*PROBLEMS TO WORK ON*
a: Duplicate everything in the encoder guide from "# Install the" down to "use = USE2Vec()".
b: Answer these questions using the encoder guide:
(i) Which version of Python does the guide require?
(ii) What is the name of the dataset that the encoded documents are inserted into?
(iii) What vector size does the schema list for product_title_use_vector_?

*PROVIDED PASSAGE*
________________________________________

What do I need to follow this guide?

Grab your project and API key from https://cloud.relevance.ai/ in the settings area and let's get started!

  • Project Name
  • API-key
  • Dataset in Relevance AI
  • Python 3.6+
  • Jupyter Notebook environment

Set Up

# Install the requirements
!pip install -q -U RelevanceAI
!pip install -q vectorhub[encoders-text-sentence-transformers, encoders-text-tfhub]

Once you set it up, we will then instantiate the 2 encoders we are going to compare:

from vectorhub.encoders.text.tfhub import USE2Vec
use = USE2Vec()

from vectorhub.bi_encoders.text_image.torch import Clip2Vec
clip = Clip2Vec()

Client Set Up

from relevanceai import Client
client = Client()

Get the Dataset

from relevanceai.datasets import get_ecommerce_dataset
docs = get_ecommerce_dataset()

From this list of queries, we now investigate 4 queries that we are looking to test:

  • 2.4GHz PC mouse
  • ST2000DM001
  • gifts for my daughter
  • gifts for my son with cashback

Vectorizing

In this section, we will assign the _id of the document and then encode them and insert into a dataset called ecommerce-experiments.

for d in docs:
    d['_id'] = str(d['_unit_id'])

docs = [{k:v for k, v in doc.items() if not isinstance(v, list) and not pd.isna(v)} for doc in docs]

encoded_docs = use.encode_documents(["product_title"], docs)

client.insert_documents("ecommerce-experiments", encoded_docs)

Afterwards, let us check that this has been properly encoded by looking at the schema as follows.

client.datasets.schema("ecommerce-experiments")

This is expected to return:

{'_unit_id': 'numeric',
 'insert_date_': 'date',
 'product_description': 'text',
 'product_image': 'text',
 'product_link': 'text',
 'product_price': 'text',
 'product_title': 'text',
 'product_title_use_vector_': {'vector': 512},
 'query': 'text',
 'rank': 'numeric',
 'relevance': 'numeric',
 'relevance:variance': 'numeric',
 'source': 'text',
 'url': 'text'}

Testing Universal Sentence Encoder

Now let us begin testing our search performance on the given dataset with a few different queries. We will begin with a simple vector search. You can read more about vector search here at the Vector Search API referenceVector Search API reference.

________________________________________

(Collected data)
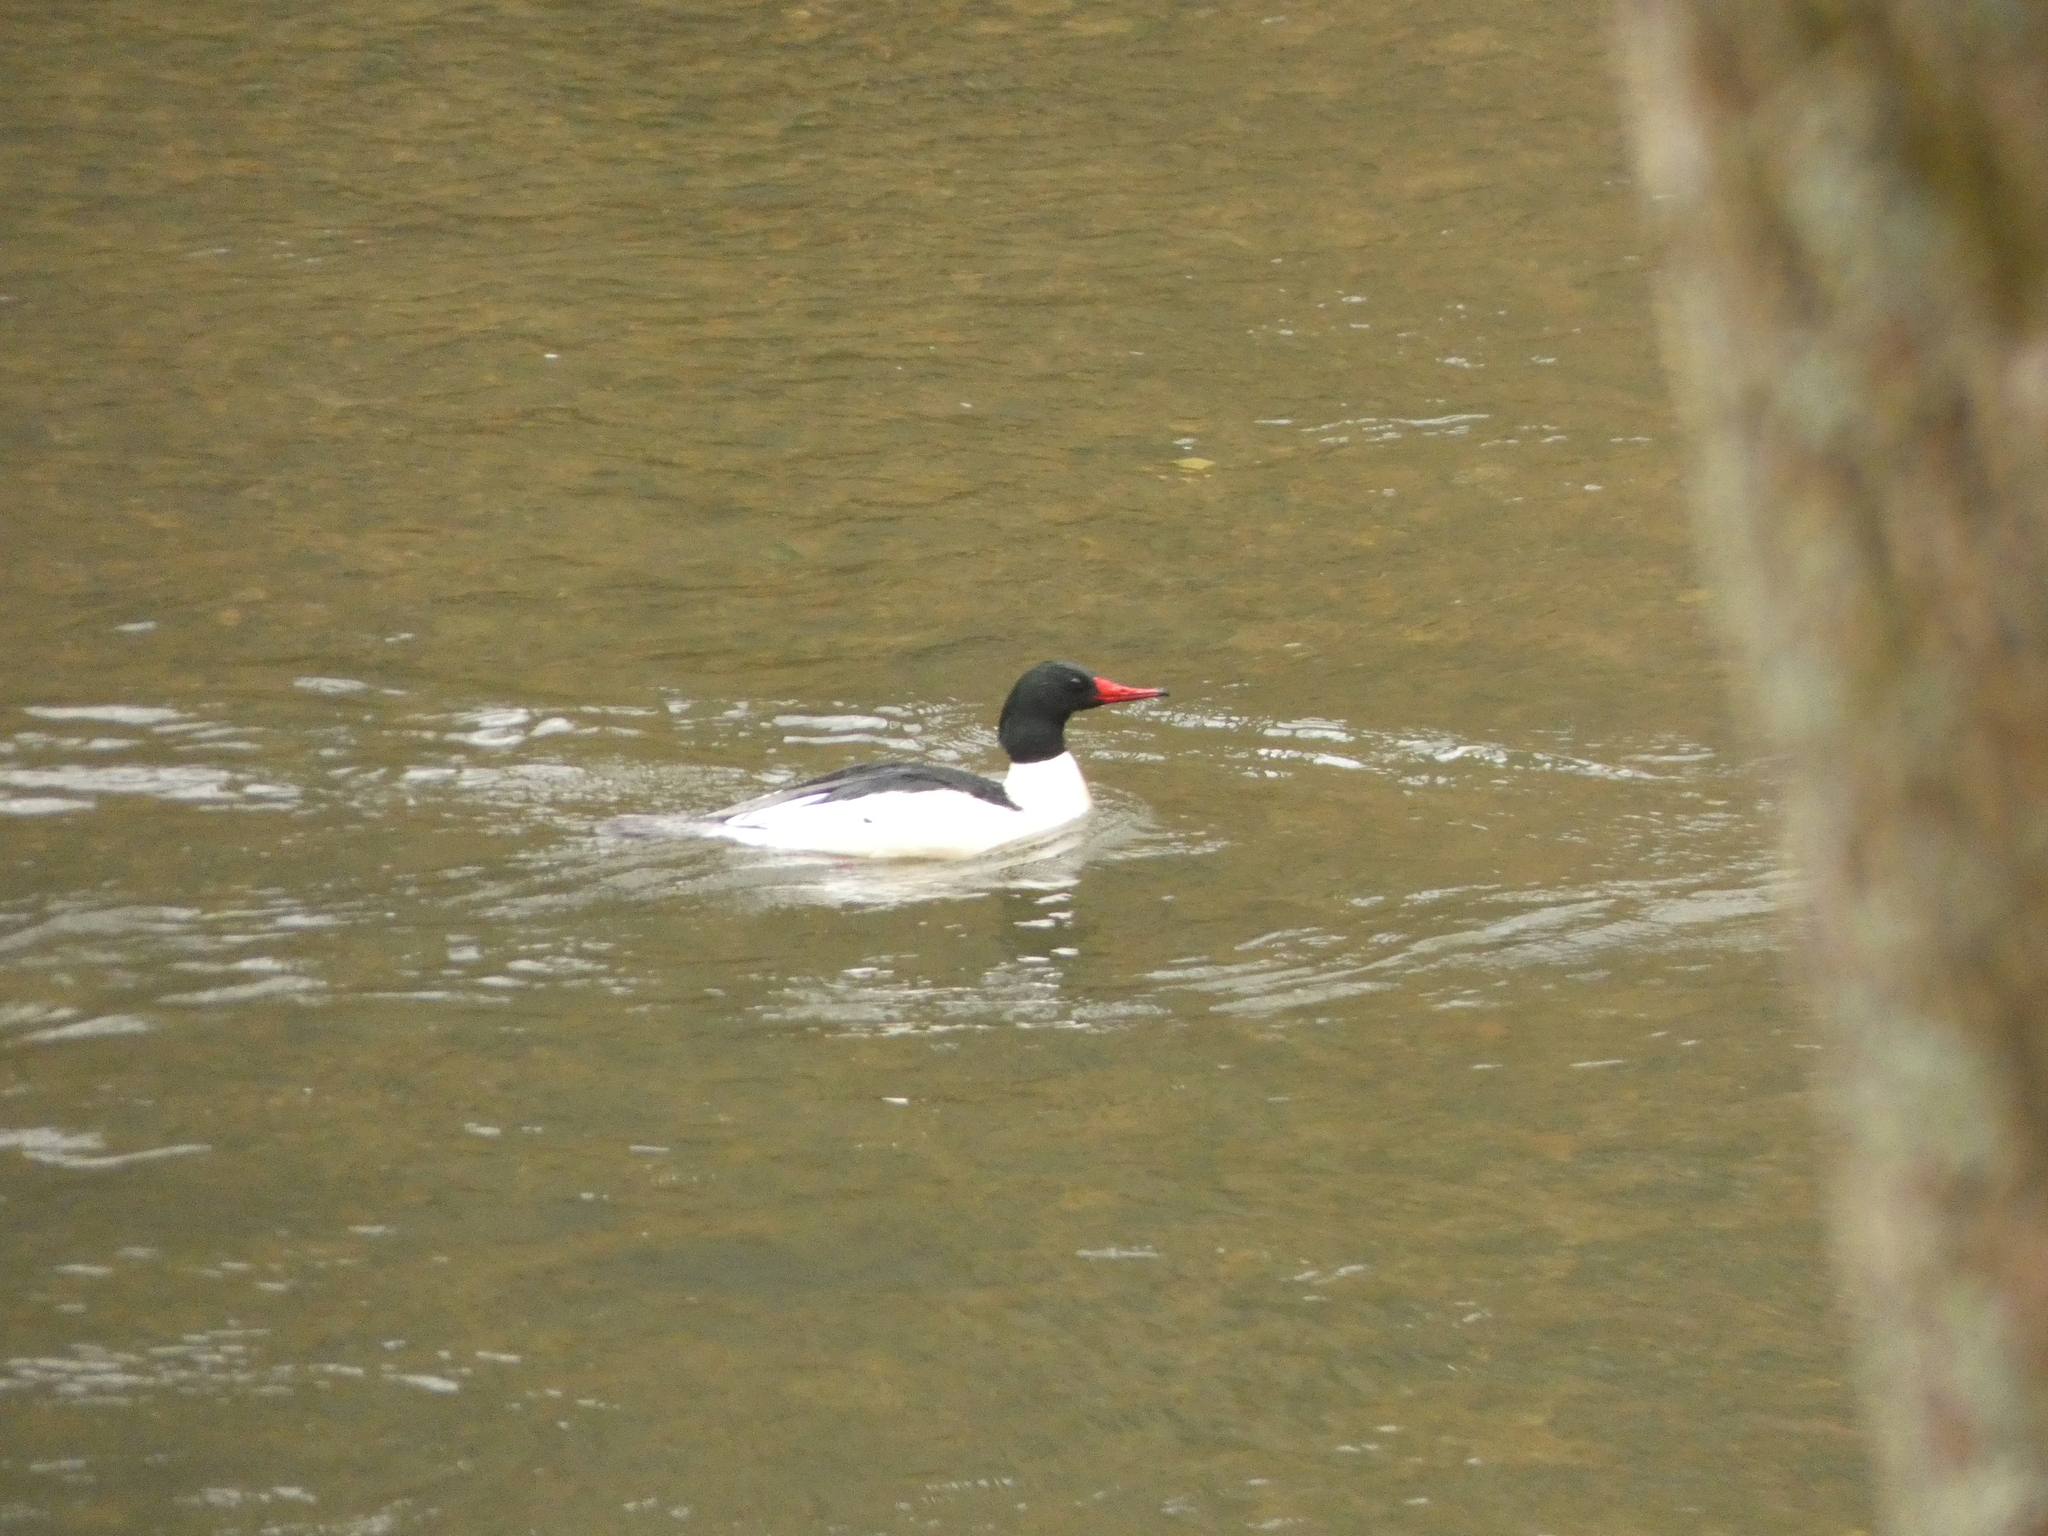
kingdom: Animalia
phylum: Chordata
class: Aves
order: Anseriformes
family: Anatidae
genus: Mergus
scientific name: Mergus merganser
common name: Common merganser
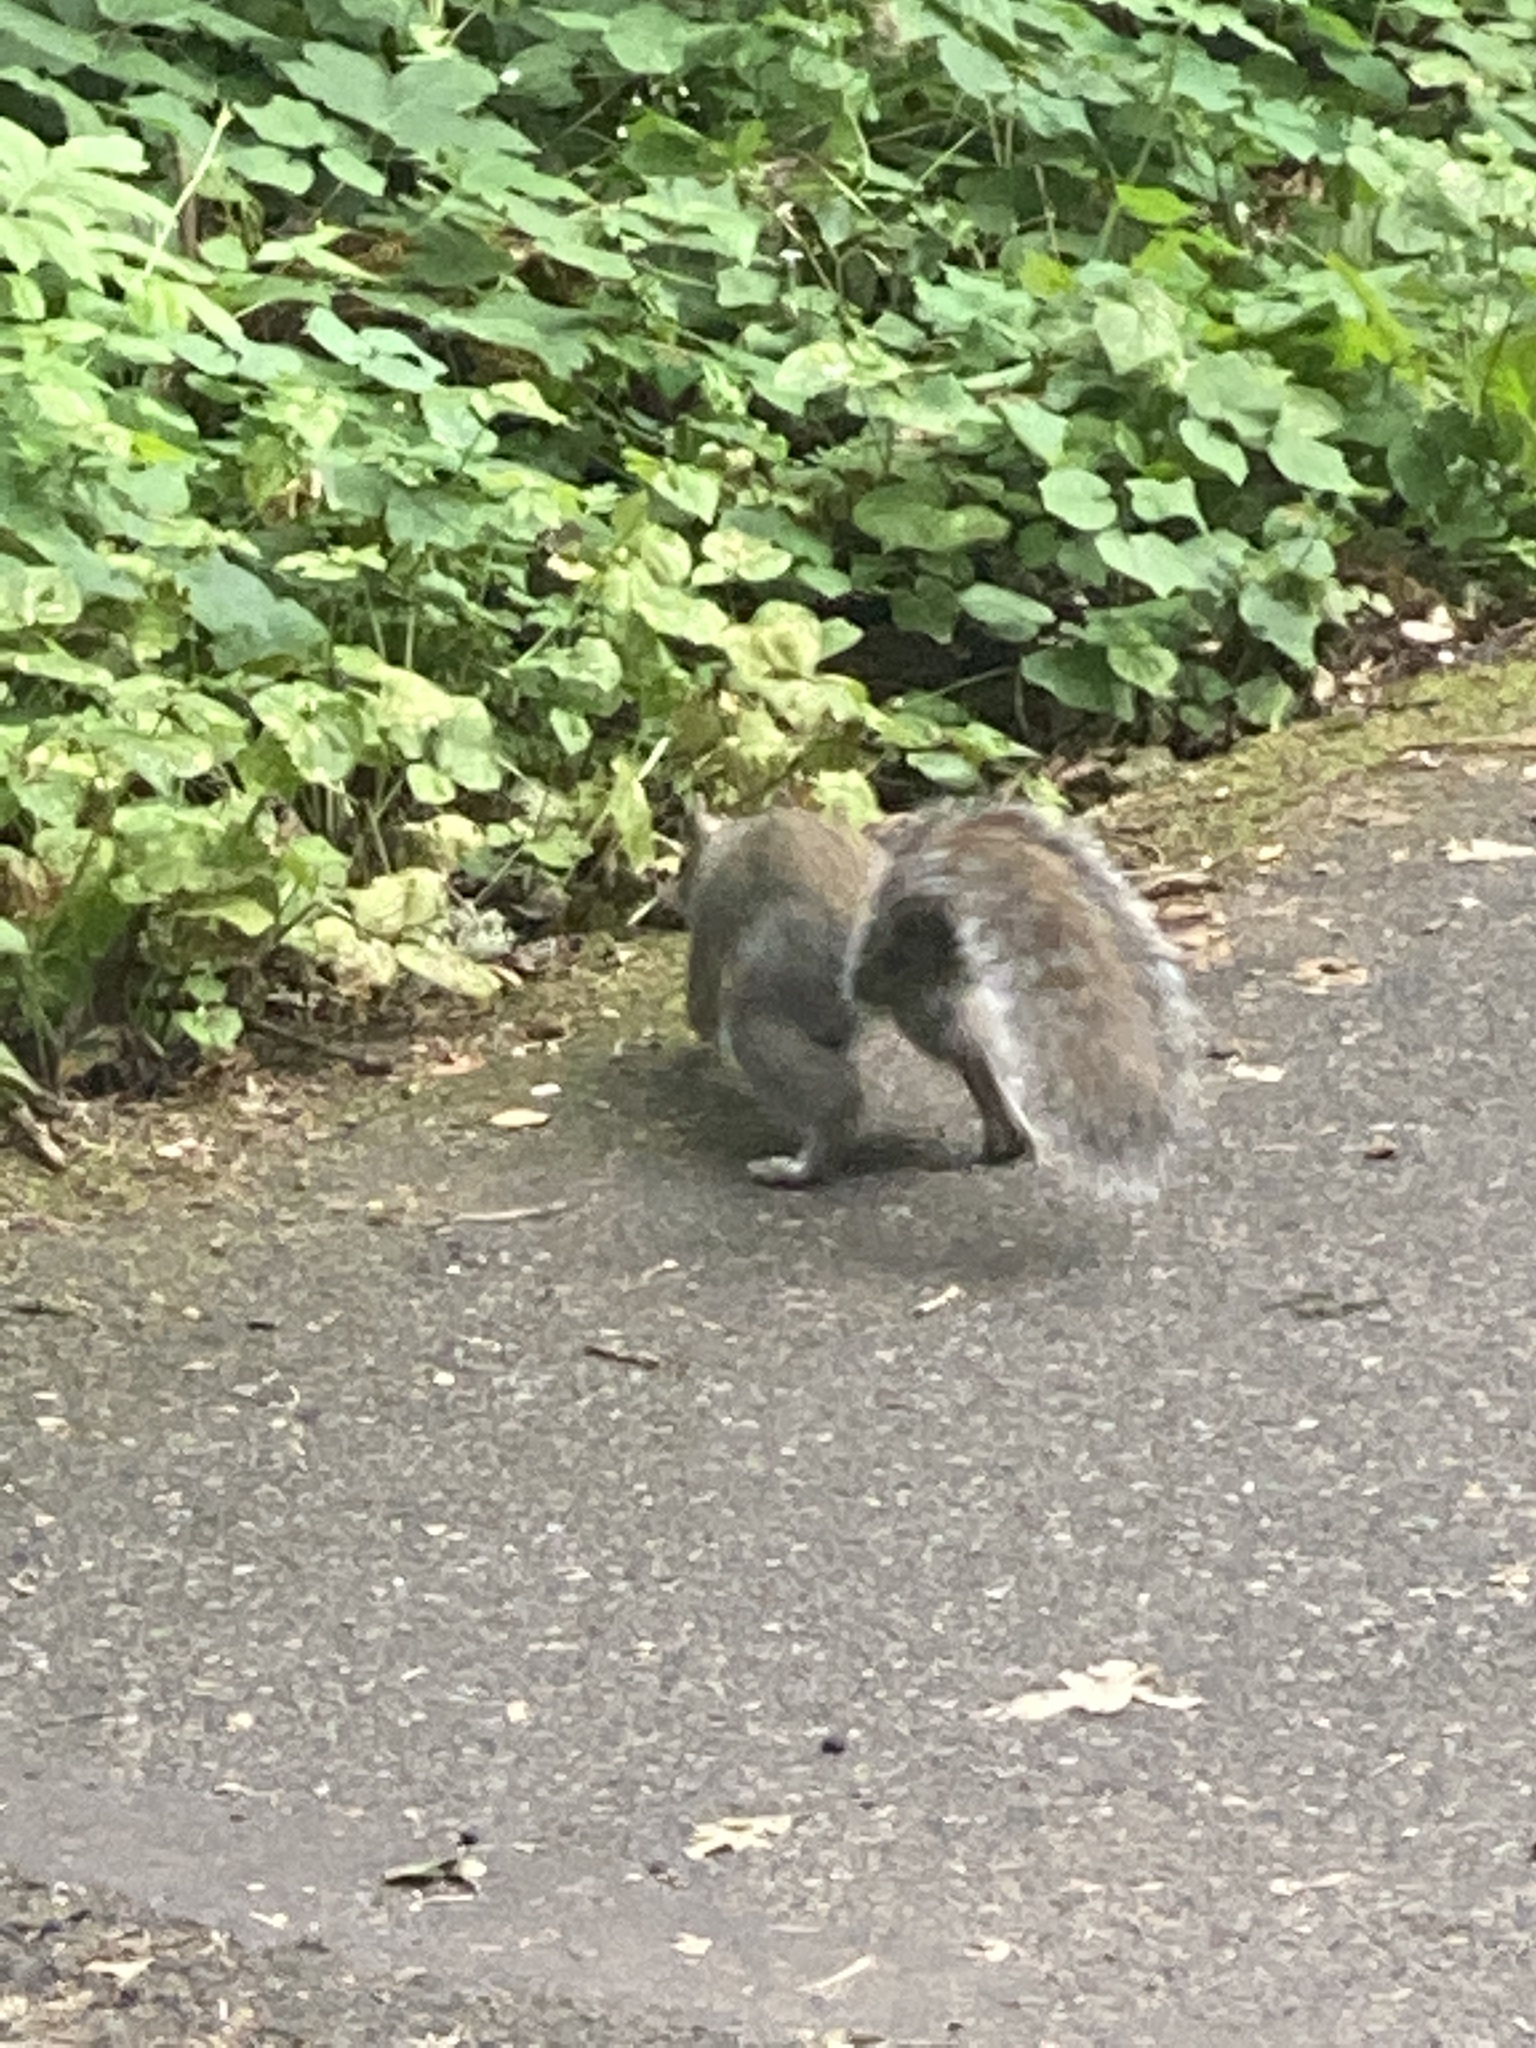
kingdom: Animalia
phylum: Chordata
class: Mammalia
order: Rodentia
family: Sciuridae
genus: Sciurus
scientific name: Sciurus carolinensis
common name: Eastern gray squirrel
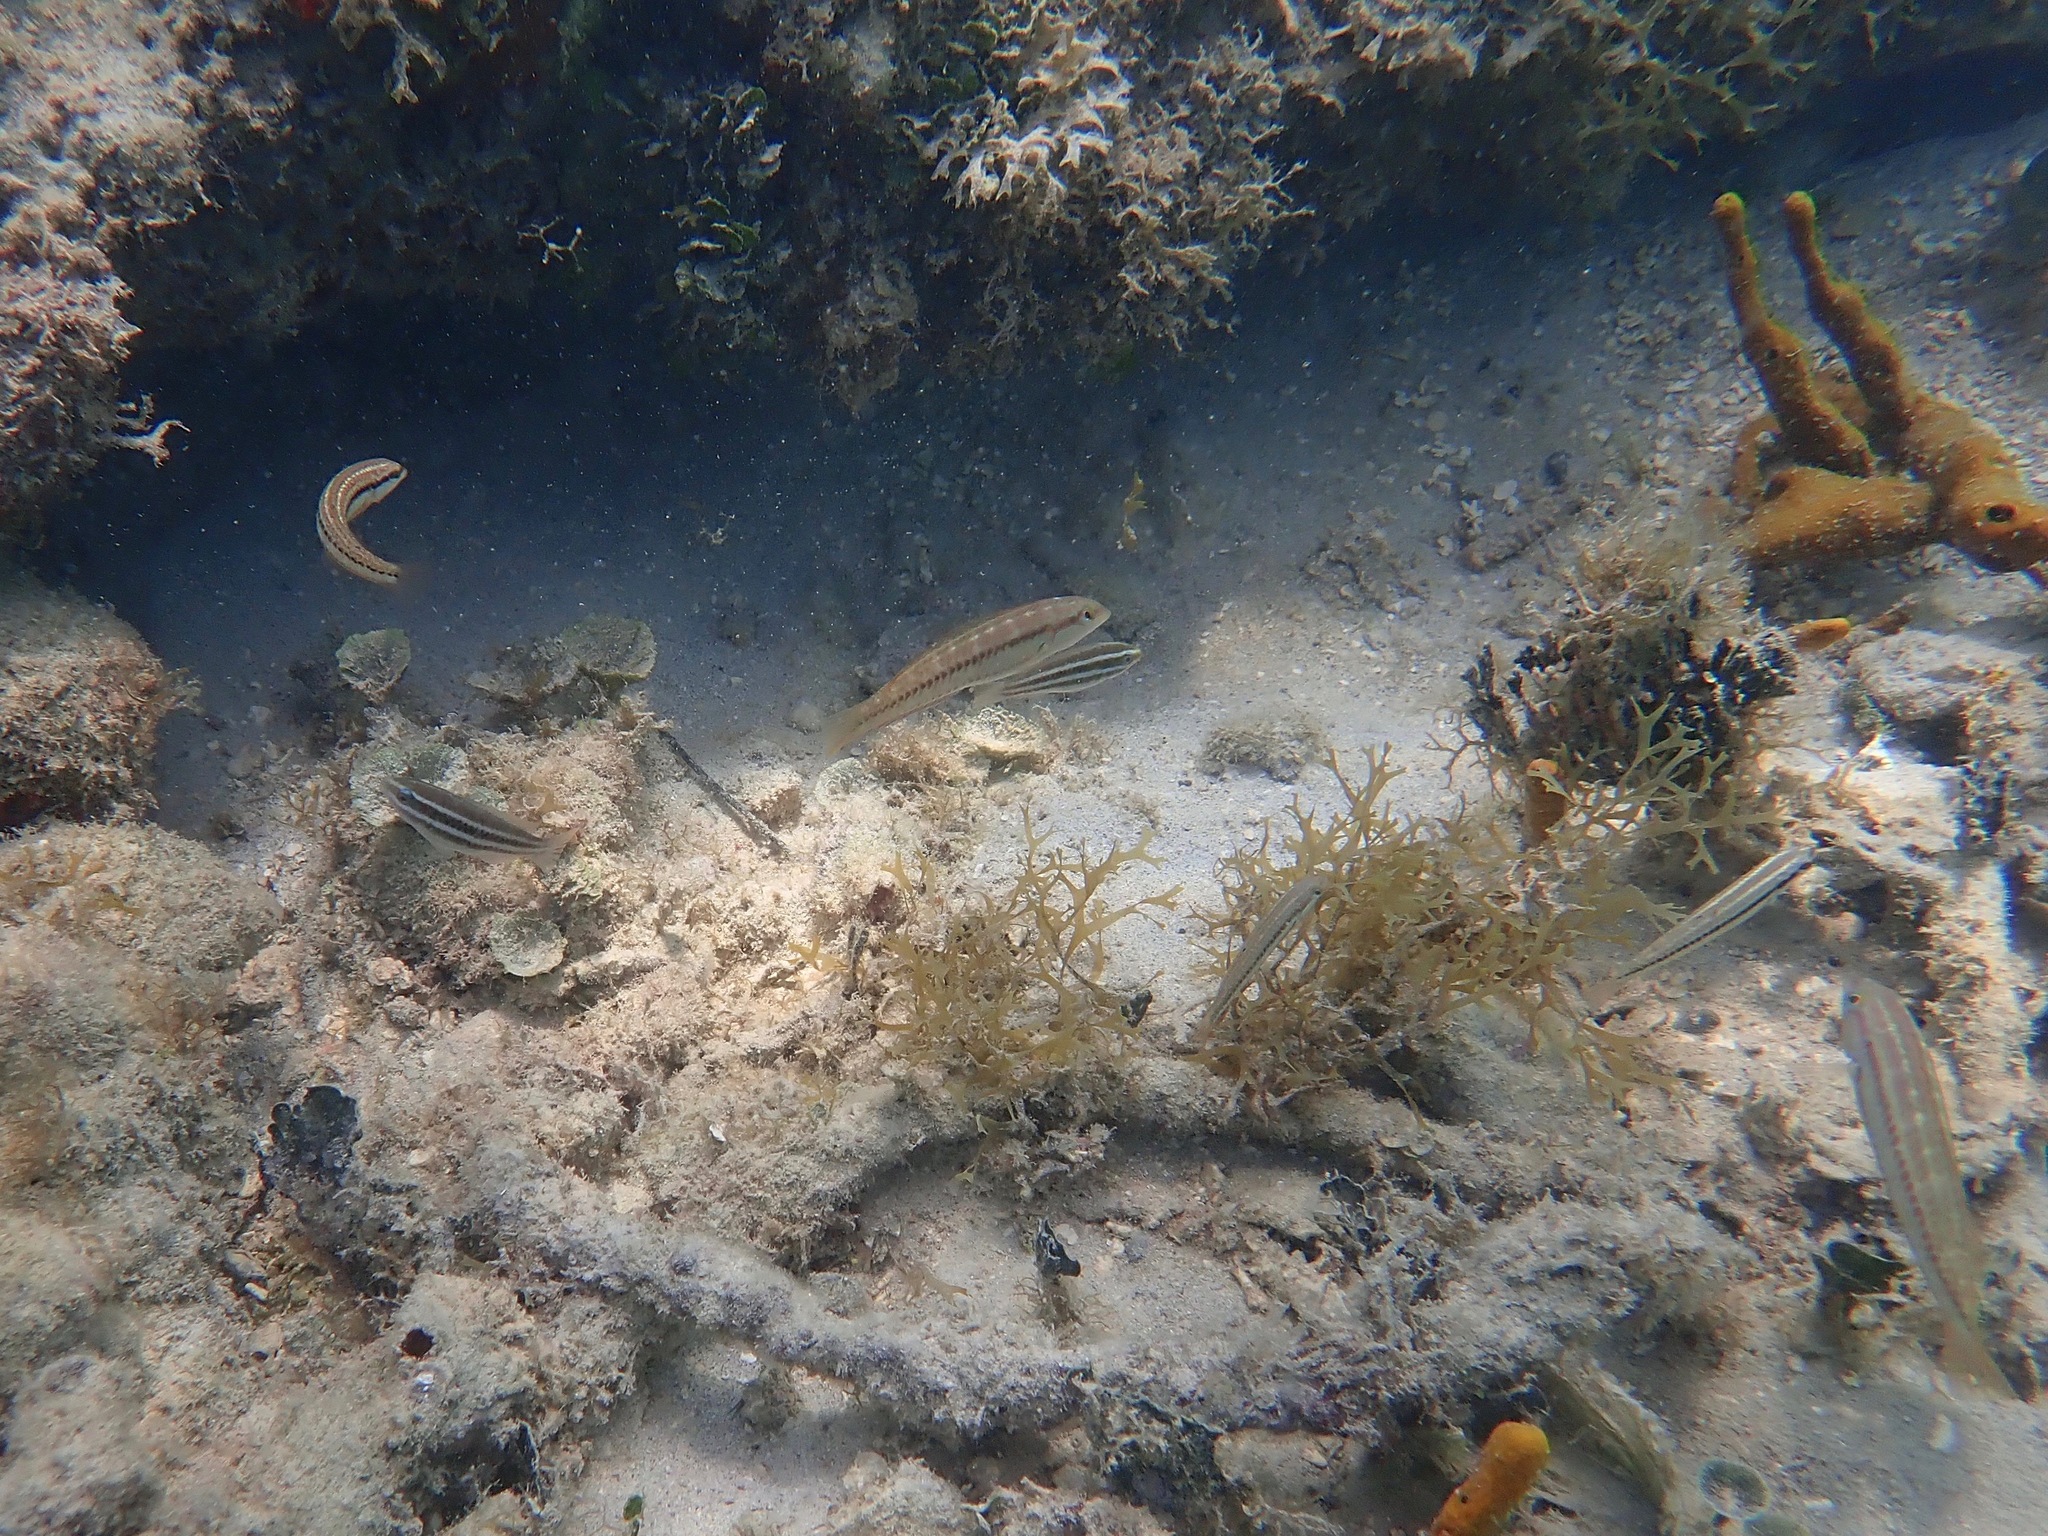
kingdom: Animalia
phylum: Chordata
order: Perciformes
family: Labridae
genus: Halichoeres
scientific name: Halichoeres bivittatus
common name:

________________________________________

*ANSWERS TO EACH TASK*
a:
# Install the requirements
!pip install -q -U RelevanceAI
!pip install -q vectorhub[encoders-text-sentence-transformers, encoders-text-tfhub]

Once you set it up, we will then instantiate the 2 encoders we are going to compare:

from vectorhub.encoders.text.tfhub import USE2Vec
use = USE2Vec()

b:
(i) Python 3.6+
(ii) ecommerce-experiments
(iii) 512